[Text extractions by page]
↓↓↓
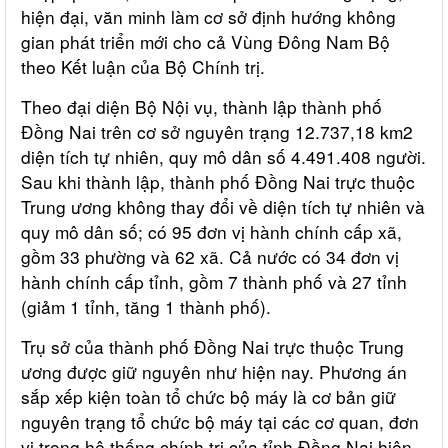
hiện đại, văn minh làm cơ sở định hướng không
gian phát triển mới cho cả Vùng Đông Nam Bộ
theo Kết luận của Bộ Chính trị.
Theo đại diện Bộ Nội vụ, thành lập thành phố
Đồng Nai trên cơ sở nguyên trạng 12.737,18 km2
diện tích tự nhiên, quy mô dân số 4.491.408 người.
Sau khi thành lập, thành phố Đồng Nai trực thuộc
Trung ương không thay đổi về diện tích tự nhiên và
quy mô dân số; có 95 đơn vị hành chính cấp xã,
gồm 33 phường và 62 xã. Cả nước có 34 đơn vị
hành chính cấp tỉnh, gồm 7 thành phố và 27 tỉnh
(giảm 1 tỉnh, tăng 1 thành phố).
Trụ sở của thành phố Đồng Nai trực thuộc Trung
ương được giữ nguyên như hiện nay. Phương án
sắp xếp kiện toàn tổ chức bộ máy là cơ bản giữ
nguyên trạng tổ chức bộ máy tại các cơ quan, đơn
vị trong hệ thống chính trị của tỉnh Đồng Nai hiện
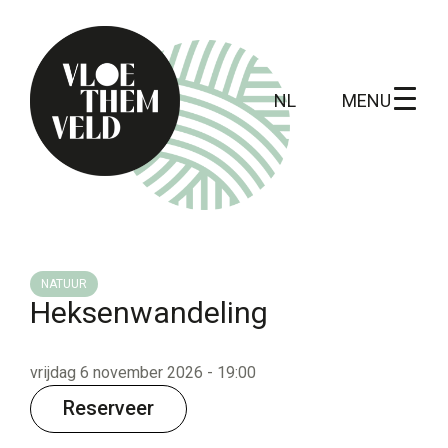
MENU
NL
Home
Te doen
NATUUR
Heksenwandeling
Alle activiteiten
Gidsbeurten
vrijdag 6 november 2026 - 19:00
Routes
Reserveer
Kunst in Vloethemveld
↑↑↑
• **WHAT THE TASK REQUIRES**
Reproduce the entries verbatim, starting with the first line and ending with the line that contains "(giảm 1 tỉnh, tăng 1 thành phố).", including that line. Omit the pictures.

• **RESULT**
hiện đại, văn minh làm cơ sở định hướng không
gian phát triển mới cho cả Vùng Đông Nam Bộ
theo Kết luận của Bộ Chính trị.
Theo đại diện Bộ Nội vụ, thành lập thành phố
Đồng Nai trên cơ sở nguyên trạng 12.737,18 km2
diện tích tự nhiên, quy mô dân số 4.491.408 người.
Sau khi thành lập, thành phố Đồng Nai trực thuộc
Trung ương không thay đổi về diện tích tự nhiên và
quy mô dân số; có 95 đơn vị hành chính cấp xã,
gồm 33 phường và 62 xã. Cả nước có 34 đơn vị
hành chính cấp tỉnh, gồm 7 thành phố và 27 tỉnh
(giảm 1 tỉnh, tăng 1 thành phố).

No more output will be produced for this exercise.